A Prairie Home Companion
Live HD Cinecast
4 February 2010
I blame Rhode for this one. I am not a regular Prairie Home Companion listener. Nor, having just lost $15 and three hours of my life seeing Avatar the night before, was I delighted by the idea of shelling out $20 to watch a private television broadcast at my neighborhood movie theatre. But with a little persuasion, I decided I could afford another chance to get in touch with the culture of my Minnesota heritage—the great pillars of which are snow, fishing, Lutheran churches, funny vowel sounds, and Garrison Keillor.
We arrived early and were treated to an amusing pre-recorded video tour of St. Paul. Keillor, whose unmistakable baritone lends a certain gravitas to his off-handed comedy, walked around the city rambling about life (winter is “nature trying to kill us”), architecture (accusing a new government building of having the grandeur of a “filing cabinet”), the life-size statue of F. Scott Fitzgerald on the sidewalk (“we didn’t put him on a pedestal”), and just who The Tornadoes are (the Anoka Tornadoes). And so on.
The show was fabulous. The writing is first-rate. The musicianship is superb. Watching it on screen for the first time, it becomes evident that the PHC crew runs a tight ship: performers appear and disappear without delay, microphones silently come and go as needed, and musicians perform dozens of numbers right on cue. The production is star-studded but laid back and unpretentious. The musical guests were excellent. It was a treat to see Heather Masse on stage—I remember her from her Pickin’ Tuesday days. The highlight of the show was probably Keillor’s monologue, The News from Lake Wobegon. I had naively assumed from its meandering but focused narrative and unhalting pace that this segment was carefully scripted. It is not. Keillor’s prowess as a storyteller is unmatched by anyone.
For the Regal Fenway 13 theater, the technical requirements of hosting this broadcast were evidently too challenging. The entire pre-show program was presented with badly unsynchronized sound, which they remedied by completely shutting down the projection halfway through the opening number of the program. The audio was glitchy throughout. Needless to say, I will not be seeing future cinecasts at this venue.
Will I see A Prairie Home Companion live again, if I get the chance? Absolutely.
Nouvelle Vague
Somerville Theatre
24 January 2010
The premise: a French band reinterprets New Wave and punk rock songs as laid-back bossa nova tunes. Imagine lush, [sometimes] quiet remakes of classic Talking Heads, Violent Femmes, Dead Kennedys, and Joy Division material. Yes, it’s weird, but it works. It works even better live.

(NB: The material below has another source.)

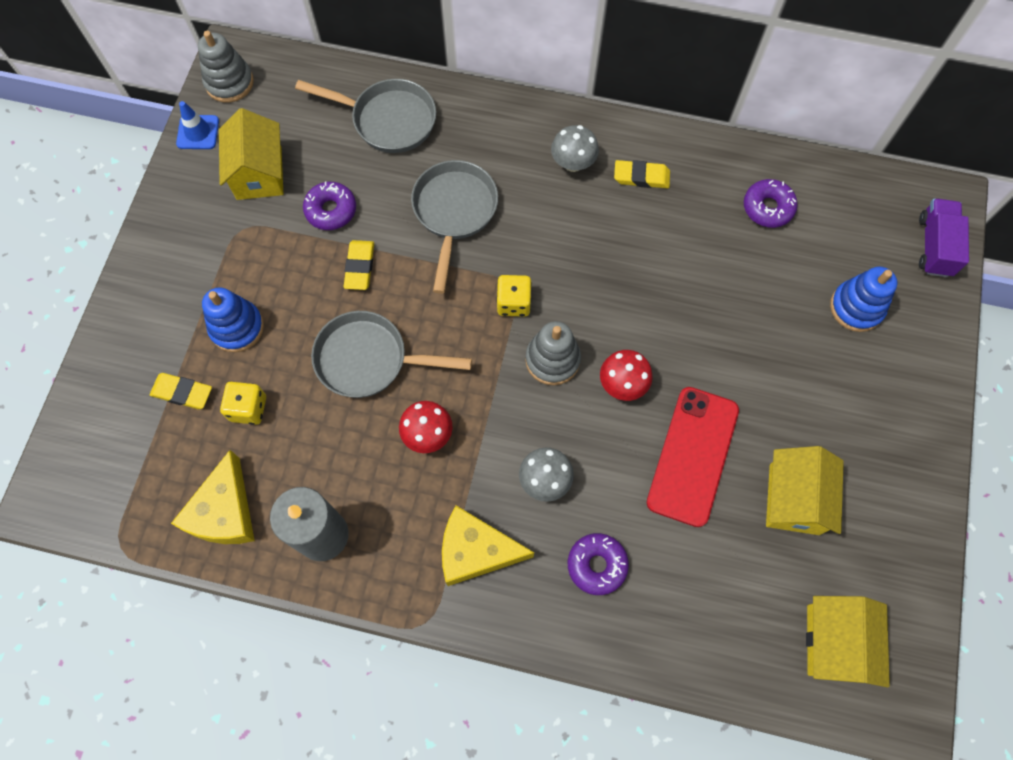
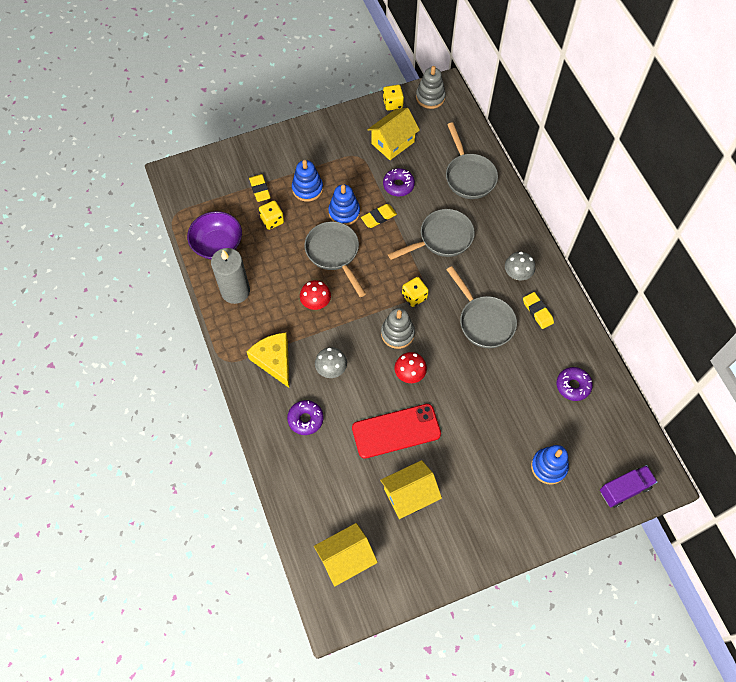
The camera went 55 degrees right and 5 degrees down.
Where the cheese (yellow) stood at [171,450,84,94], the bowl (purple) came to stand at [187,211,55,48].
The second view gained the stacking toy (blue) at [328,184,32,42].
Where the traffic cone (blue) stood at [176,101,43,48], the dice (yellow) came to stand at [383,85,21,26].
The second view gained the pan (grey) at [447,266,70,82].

As the concept is not entirely unique, Nouvelle Vague owes a large part of its success to solid musicianship. The breathy, seductive vocals, stunning outfits, and sometimes over-the-top stage presence of vocalists Helena Noguerra and Karina Zeviani were the carefully-crafted centerpieces of the performance. The guitar, keyboards, and bass were right on, but in some ways drummer Spencer Cohen stealthily stole the show, charging precisely through very complex rhythms with a relaxed bearing and goofy grin that effused understated simplicity.

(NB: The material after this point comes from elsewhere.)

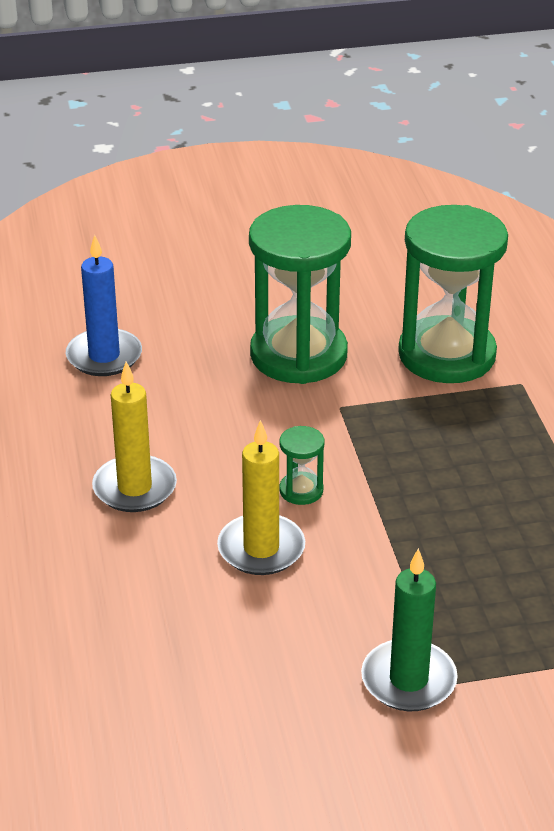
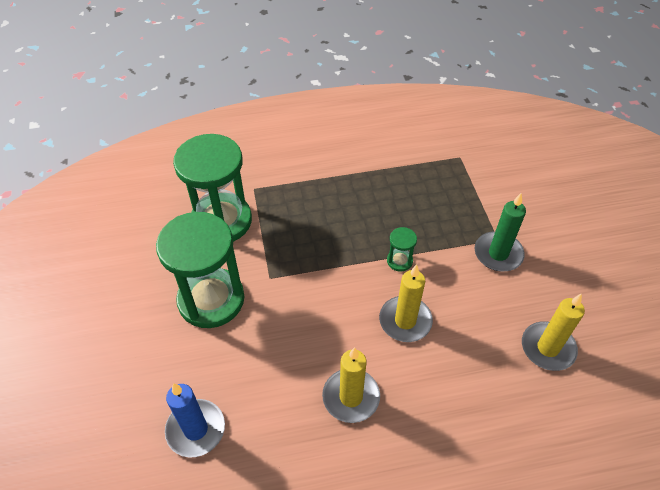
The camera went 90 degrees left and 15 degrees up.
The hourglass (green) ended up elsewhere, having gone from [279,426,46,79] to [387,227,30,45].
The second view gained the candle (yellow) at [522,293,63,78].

Opening act Clare and The Reasons was a delightful discovery. Her voice is great. Her husband plays guitar, violin, pennywhistle, kazoo, and the saw. Their song about Pluto was funny. They closed their part of the show on a high note by summoning a guest tuba player to supply the bouncy bass line for their hilarious cover (with violin and clarinet) of Genesis’ “That’s All.”
Verdict: awesome!
The low-slung, decaying Boylston Street building which houses, among other things, the Berklee Books + Music store has been getting some much-needed remodeling recently. But I was a little disappointed by the appearance yesterday of a garish, one-story-high saxophone sculpture bolted between the windows over the bookstore.
Unfortunately for the bookstore, the space above is low-rent student housing. Pasted in the window beside the saxophone is a large hand-lettered poster which reads:
WANTED: 15 FOOT TALL BASSIST + DRUMMER FOR GIGANTIC SAXOPHONE TRIO

I got a robo-call this morning from a voice purporting to be the “National Organization for Marriage.” I hadn’t heard of them until this morning, so I looked them up. Strangely enough, given the name, they are actually committed to the cause of preventing people from getting married.